The confirmation service is deliberately separate. It lives in a different app (schedule_requests), predates Scribe by months, and shares no code path with the writers. It reconciles finalized requests against the re-imported schedule, with escalating thresholds — a standard alert window, a tighter one for shifts starting within hours — and an ImportHealth gate so ordinary import lag doesn’t fire false alarms. Keeping it independent is the whole point: if it shared plumbing with the thing it’s checking, it would fail in the same ways at the same time.
The hard part was the web UI, not the logic. A freshly-changed grid hydrates asynchronously — a new cell can render a beat after the loader clears — so a naive scan misses it and wrongly concludes the write failed. Scribe does bounded re-scans before deciding a cell is absent. Add-confirmation is date-pinned to the target day-column to avoid opening every same-time panel on a busy unit. Saves are confirmed by toast and by re-reading the new row’s id. Edits set the time field last, after the panel hydrates, because setting it early gets clobbered. Transient iframe detaches self-heal. Every one of those lines exists because of a specific way the UI lied to us — and that long tail is exactly the work AI made survivable in a weekend.

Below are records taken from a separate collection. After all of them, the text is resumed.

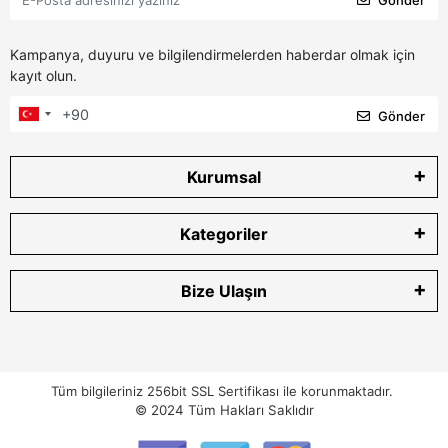
Kampanya, duyuru ve bilgilendirmelerden haberdar olmak için
kayıt olun.
Gönder
Kurumsal
Kategoriler
Bize Ulaşın
Tüm bilgileriniz 256bit SSL Sertifikası ile korunmaktadır.
© 2024
Tüm Hakları Saklıdır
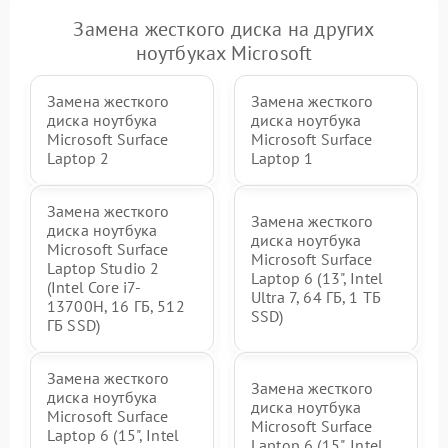
Замена жесткого диска на других
ноутбуках Microsoft
Замена жесткого
Замена жесткого
диска ноутбука
диска ноутбука
Microsoft Surface
Microsoft Surface
Laptop 2
Laptop 1
Замена жесткого
Замена жесткого
диска ноутбука
диска ноутбука
Microsoft Surface
Microsoft Surface
Laptop Studio 2
Laptop 6 (13", Intel
(Intel Core i7-
Ultra 7, 64 ГБ, 1 ТБ
13700H, 16 ГБ, 512
SSD)
ГБ SSD)
Замена жесткого
Замена жесткого
диска ноутбука
диска ноутбука
Microsoft Surface
Microsoft Surface
Laptop 6 (15", Intel
Laptop 6 (15", Intel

Concurrency is guarded. A database constraint enforces at most one open session per parent request. Stale workers that try to update a session already reaped or replaced hit a Superseded guard and back off instead of racing. Status transitions are filtered updates (update where status = expected), so two workers can’t both advance the same session. Sessions run on a dedicated Celery worker so a wedged browser can’t starve the rest of the queue.
It fails loud, not silent. A scheduled reaper sweeps sessions stuck past a threshold — re-dispatching stale pending rows, retrying stale active ones below the attempt cap, hard-failing the rest. An attention monitor emails our internal team — deliberately not the customer’s RPA address — whenever a session needs human eyes. The whole point of a botsitter is that it never fails quietly. A discrepancy it can’t fix becomes an alert, not a surprise a week later.
The takeaway
The headline is that Claude and Codex let one engineer ship a production RPA replacement over a weekend. That’s true, and it’s remarkable.
But the lesson I keep coming back to is quieter, and airplanes got there first. A 777’s flight controls don’t just carry three computers — they carry three channels, each running three lanes on different processors, compiled by different compilers, isolated physically and electrically. The redundancy isn’t the count; it’s the dissimilarity. Three identical computers don’t vote, they agree — confidently, simultaneously, right up until they’re all wrong together.
That’s what the confirmation service is, and why it’s the least exciting code we own. It isn’t a third opinion about whether the write landed — it’s the only thing in the room that isn’t an opinion. UIPath’s report and Scribe’s report both rest on the same assumption: that the system doing the work can tell you whether the work happened. The confirmation service doesn’t ask. It goes and looks. When every voter can be wrong the same way, the tie-breaker can’t be another vote — it has to be the one that reads reality instead of reporting on itself. It’s the reason we weren’t blind while the people responsible for the failure were afk.
AI gave us the speed to replace a dependency in 48 hours. But speed only helps if you already know something is broken. Build the thing that tells you the truth first.